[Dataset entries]
☆ ☆ ☆ ☆ ☆ ☆ ☆
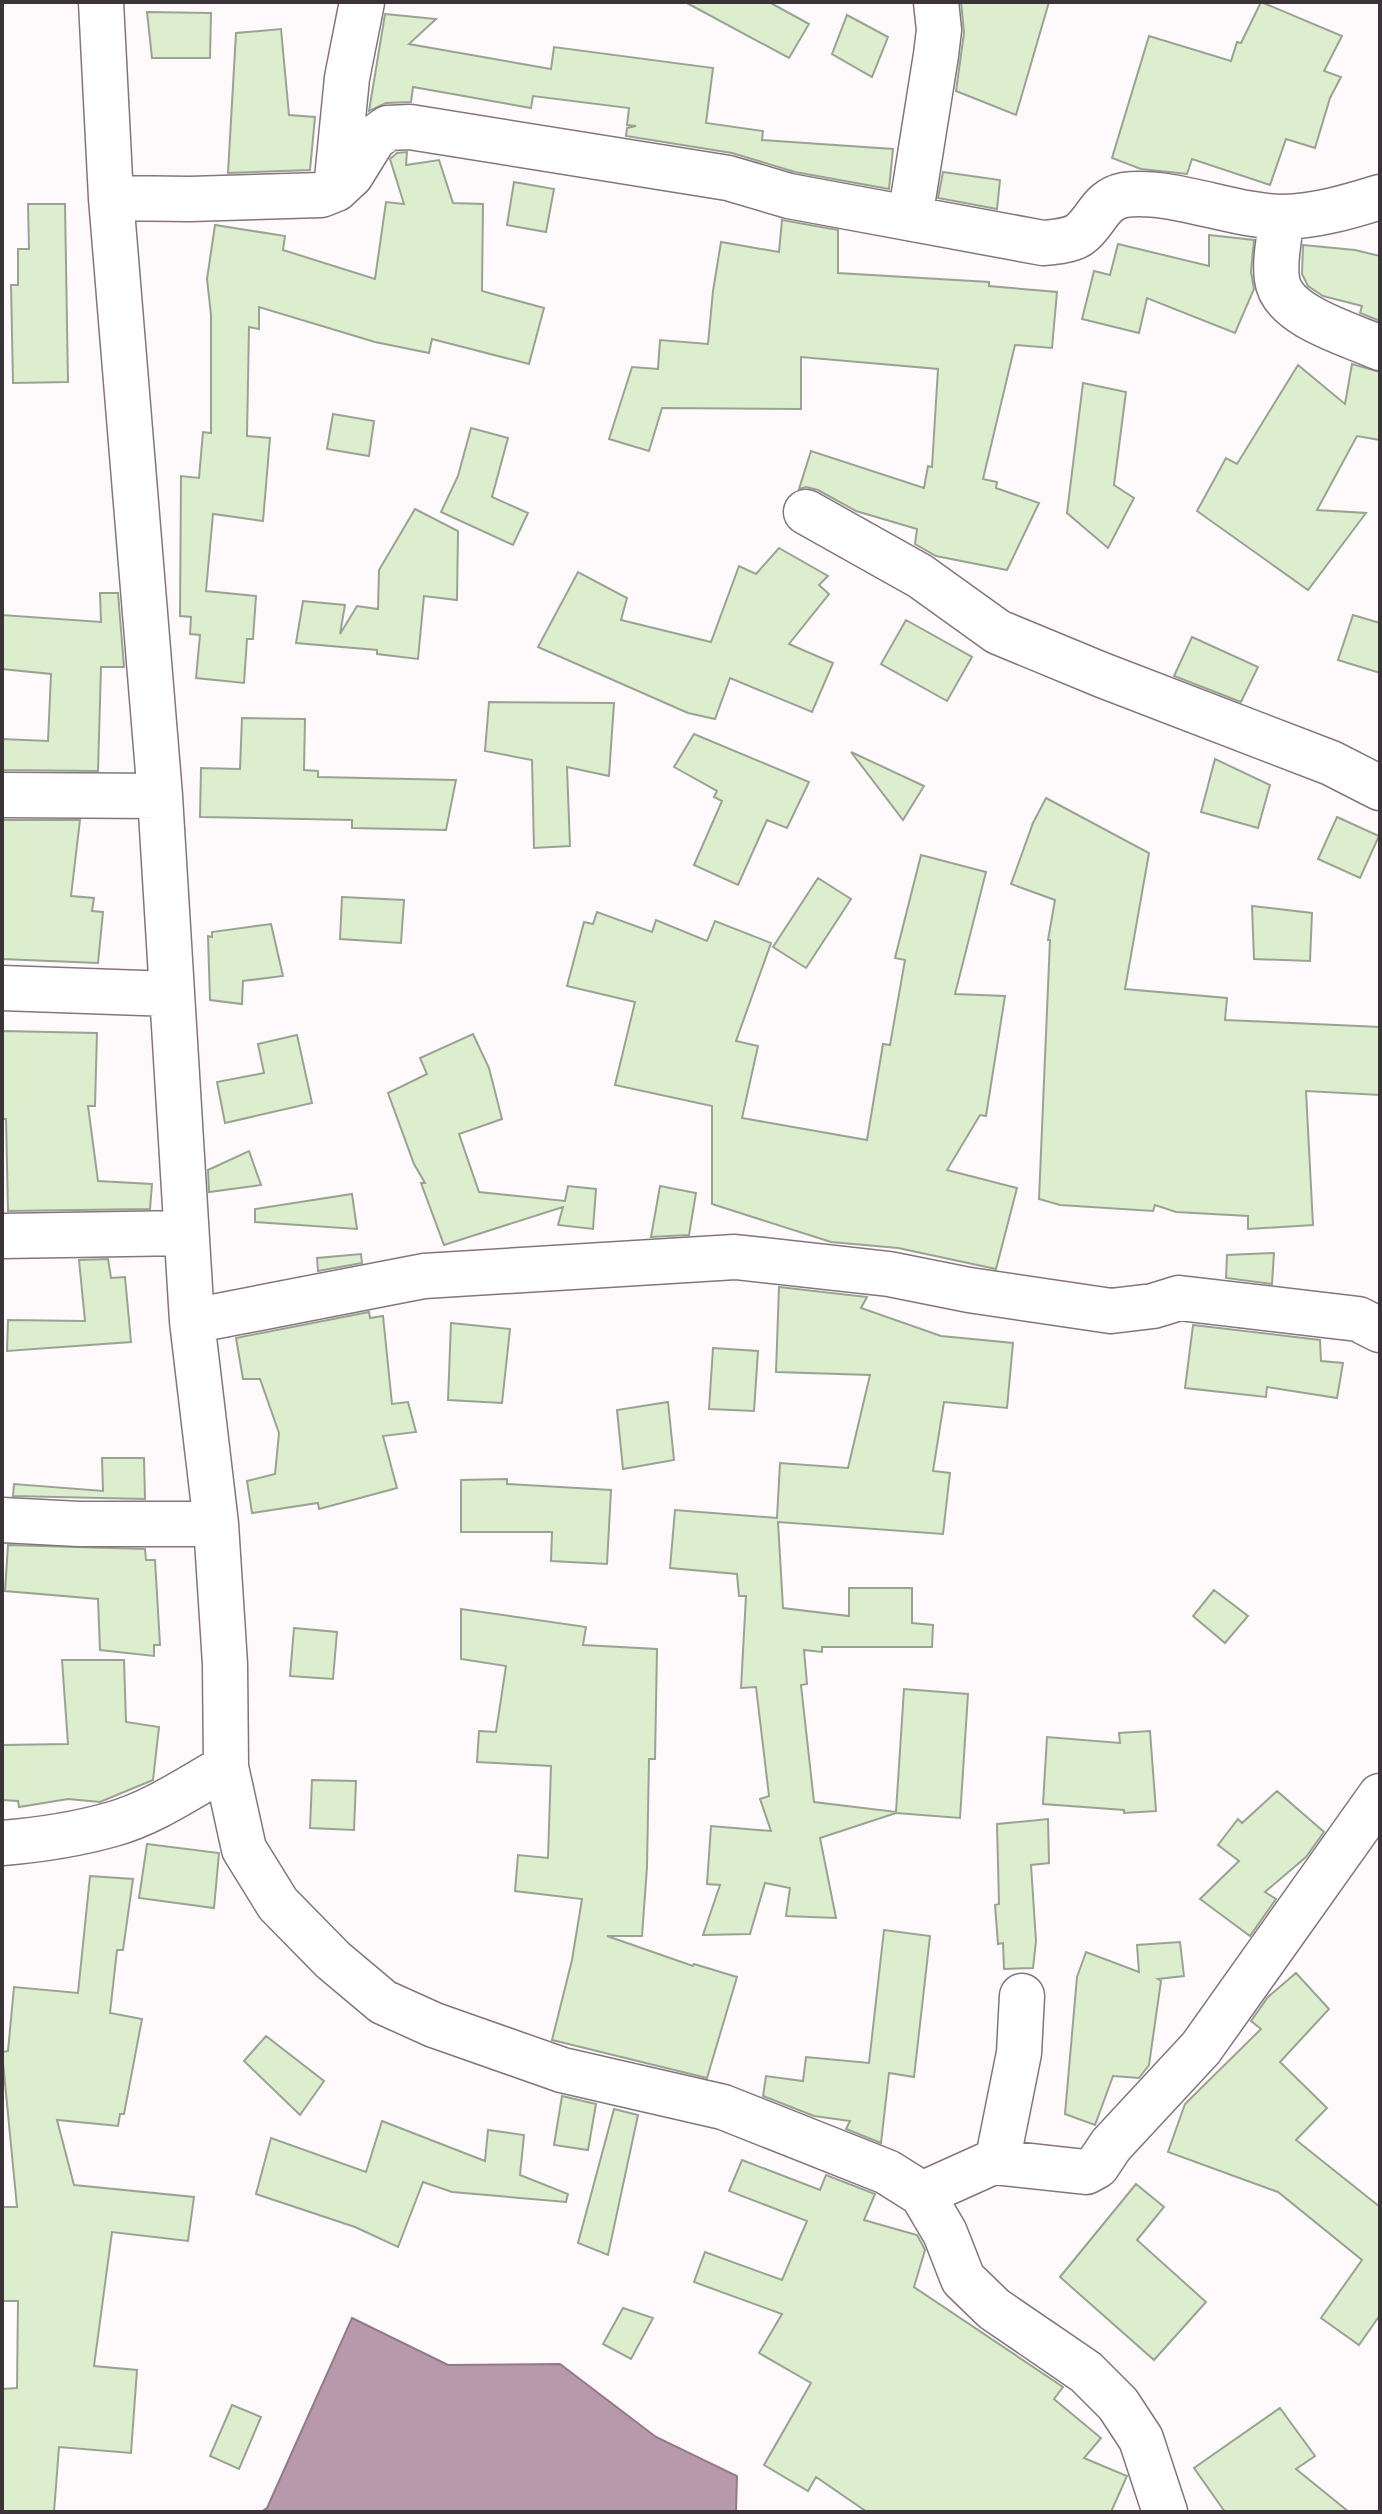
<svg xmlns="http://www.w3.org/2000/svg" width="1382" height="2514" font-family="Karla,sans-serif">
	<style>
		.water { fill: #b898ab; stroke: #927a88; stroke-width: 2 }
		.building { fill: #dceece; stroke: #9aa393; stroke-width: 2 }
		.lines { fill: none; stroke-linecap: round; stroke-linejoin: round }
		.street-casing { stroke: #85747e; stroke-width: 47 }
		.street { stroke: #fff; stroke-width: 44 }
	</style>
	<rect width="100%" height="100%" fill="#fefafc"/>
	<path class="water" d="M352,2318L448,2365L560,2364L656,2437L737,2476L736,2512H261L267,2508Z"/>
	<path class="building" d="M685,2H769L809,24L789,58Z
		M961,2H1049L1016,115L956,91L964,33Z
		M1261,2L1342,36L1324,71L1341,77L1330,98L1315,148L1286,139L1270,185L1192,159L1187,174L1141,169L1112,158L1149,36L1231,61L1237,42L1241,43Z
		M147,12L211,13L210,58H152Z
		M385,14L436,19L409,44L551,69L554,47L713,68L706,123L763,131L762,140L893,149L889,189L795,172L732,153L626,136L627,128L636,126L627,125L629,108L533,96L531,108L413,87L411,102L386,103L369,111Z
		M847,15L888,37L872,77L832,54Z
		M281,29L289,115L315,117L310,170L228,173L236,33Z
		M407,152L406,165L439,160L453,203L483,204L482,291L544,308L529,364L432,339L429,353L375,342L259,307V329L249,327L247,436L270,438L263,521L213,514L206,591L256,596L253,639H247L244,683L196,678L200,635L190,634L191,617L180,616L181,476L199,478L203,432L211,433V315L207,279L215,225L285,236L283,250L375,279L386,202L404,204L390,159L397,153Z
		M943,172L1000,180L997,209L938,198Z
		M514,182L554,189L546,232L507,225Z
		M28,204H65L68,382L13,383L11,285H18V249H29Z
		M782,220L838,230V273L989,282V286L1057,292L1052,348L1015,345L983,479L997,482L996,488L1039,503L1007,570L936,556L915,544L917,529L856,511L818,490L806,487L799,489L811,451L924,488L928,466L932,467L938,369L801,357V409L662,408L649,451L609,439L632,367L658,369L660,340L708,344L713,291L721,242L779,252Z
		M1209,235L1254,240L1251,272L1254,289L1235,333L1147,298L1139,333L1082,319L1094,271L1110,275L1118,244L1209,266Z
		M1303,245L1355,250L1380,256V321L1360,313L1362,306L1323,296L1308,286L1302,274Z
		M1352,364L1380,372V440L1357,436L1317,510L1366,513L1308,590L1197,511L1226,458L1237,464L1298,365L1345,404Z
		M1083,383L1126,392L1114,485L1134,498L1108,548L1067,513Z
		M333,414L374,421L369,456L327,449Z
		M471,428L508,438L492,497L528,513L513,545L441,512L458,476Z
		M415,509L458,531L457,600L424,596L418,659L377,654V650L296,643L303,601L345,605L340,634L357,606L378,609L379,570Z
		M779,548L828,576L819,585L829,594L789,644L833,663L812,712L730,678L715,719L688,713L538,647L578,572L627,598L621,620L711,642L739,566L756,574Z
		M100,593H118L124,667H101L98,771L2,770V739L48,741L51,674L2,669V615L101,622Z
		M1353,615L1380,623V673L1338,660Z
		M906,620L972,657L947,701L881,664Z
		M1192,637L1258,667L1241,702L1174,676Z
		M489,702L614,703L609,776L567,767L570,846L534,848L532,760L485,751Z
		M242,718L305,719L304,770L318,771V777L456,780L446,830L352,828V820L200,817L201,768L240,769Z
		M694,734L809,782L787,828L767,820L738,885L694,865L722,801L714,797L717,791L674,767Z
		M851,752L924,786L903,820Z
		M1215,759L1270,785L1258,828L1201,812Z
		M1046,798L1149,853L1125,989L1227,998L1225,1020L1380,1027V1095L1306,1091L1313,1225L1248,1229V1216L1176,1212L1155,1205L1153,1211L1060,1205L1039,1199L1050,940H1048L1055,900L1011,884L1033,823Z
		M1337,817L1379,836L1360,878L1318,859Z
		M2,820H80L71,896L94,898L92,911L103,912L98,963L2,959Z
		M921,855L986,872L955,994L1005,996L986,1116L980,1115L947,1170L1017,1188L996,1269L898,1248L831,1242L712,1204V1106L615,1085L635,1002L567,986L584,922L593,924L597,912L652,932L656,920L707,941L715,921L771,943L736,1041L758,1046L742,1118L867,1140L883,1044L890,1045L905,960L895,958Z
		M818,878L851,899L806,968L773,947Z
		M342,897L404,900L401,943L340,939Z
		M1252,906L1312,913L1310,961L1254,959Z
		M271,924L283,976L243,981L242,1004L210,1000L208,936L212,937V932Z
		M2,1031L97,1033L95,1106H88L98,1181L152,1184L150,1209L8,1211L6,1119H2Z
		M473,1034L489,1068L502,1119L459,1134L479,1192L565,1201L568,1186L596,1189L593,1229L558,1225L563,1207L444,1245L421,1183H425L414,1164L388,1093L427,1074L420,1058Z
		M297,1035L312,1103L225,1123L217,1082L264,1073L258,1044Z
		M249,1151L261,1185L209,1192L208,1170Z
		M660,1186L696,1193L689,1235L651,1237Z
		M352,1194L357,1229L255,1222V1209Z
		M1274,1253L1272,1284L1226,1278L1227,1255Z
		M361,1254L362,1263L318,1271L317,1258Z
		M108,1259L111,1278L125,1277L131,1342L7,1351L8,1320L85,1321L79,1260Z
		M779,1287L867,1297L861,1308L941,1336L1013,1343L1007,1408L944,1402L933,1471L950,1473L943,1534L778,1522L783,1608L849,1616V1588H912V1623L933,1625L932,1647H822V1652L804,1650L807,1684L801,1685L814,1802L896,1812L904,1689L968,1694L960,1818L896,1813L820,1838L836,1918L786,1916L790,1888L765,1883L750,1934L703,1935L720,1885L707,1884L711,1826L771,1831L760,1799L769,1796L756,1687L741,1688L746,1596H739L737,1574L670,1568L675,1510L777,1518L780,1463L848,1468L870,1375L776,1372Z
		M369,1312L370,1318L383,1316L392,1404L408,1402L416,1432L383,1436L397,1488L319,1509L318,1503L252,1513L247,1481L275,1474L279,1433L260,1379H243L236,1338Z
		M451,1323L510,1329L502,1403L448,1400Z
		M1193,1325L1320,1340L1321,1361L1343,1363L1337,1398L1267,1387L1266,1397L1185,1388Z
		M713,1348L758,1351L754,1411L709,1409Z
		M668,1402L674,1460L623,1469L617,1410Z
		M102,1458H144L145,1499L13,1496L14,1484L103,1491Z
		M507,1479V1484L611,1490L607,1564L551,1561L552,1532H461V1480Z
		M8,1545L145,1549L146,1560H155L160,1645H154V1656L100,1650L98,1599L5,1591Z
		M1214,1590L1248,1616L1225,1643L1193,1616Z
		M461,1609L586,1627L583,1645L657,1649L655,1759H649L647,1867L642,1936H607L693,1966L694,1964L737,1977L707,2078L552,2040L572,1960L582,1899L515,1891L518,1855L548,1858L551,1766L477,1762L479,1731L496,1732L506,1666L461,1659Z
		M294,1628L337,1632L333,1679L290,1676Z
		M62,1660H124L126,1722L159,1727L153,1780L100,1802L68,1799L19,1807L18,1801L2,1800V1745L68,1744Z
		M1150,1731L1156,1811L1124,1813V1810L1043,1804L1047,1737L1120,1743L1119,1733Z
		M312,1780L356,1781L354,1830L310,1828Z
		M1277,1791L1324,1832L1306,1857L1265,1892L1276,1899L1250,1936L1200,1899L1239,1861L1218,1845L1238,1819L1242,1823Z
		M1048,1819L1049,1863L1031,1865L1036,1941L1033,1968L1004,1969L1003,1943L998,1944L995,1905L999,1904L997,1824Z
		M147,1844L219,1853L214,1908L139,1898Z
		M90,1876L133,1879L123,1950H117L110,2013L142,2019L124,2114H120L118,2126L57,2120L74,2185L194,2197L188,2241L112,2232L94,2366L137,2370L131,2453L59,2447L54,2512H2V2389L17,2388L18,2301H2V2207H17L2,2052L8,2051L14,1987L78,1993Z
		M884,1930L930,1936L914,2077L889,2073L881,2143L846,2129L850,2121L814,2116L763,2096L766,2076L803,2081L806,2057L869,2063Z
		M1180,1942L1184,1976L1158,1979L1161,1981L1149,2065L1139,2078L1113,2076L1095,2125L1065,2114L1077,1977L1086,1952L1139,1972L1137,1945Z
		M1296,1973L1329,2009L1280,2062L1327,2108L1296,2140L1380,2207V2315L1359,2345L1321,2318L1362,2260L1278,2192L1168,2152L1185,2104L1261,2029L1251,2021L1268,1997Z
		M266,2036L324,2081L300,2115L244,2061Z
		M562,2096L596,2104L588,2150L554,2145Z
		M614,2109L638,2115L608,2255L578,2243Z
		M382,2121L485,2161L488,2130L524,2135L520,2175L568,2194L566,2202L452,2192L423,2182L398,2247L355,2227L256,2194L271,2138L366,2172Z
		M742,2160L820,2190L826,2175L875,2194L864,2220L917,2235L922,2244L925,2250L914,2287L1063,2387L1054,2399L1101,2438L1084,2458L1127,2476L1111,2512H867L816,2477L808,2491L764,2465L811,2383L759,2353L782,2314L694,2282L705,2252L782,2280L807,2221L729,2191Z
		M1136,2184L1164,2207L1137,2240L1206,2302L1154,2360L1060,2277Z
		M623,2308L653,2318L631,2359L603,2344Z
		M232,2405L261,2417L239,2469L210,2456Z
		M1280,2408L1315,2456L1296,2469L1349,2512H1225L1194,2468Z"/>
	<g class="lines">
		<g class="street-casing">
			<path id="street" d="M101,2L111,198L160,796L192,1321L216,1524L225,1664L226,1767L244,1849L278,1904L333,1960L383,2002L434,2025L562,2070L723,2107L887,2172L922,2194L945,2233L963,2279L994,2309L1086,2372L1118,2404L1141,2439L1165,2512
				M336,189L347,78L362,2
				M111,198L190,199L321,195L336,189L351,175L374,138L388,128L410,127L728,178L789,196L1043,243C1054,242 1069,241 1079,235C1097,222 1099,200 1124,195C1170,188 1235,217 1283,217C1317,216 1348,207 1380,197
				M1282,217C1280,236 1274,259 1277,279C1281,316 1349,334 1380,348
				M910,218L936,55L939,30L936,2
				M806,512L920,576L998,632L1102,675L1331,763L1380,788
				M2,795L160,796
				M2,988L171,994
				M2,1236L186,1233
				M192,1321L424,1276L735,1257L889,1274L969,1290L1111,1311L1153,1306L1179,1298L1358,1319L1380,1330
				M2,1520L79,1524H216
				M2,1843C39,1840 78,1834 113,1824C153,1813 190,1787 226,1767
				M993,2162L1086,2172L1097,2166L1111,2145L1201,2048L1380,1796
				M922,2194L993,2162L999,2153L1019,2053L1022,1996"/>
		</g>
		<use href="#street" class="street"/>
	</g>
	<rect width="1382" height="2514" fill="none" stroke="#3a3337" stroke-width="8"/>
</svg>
☆ ☆ ☆ ☆ ☆ ☆ ☆
> **Task item**: Look through the entries above. Extract each line with the word "lines".

> **Output for this exercise**:
		.lines { fill: none; stroke-linecap: round; stroke-linejoin: round }
	<g class="lines">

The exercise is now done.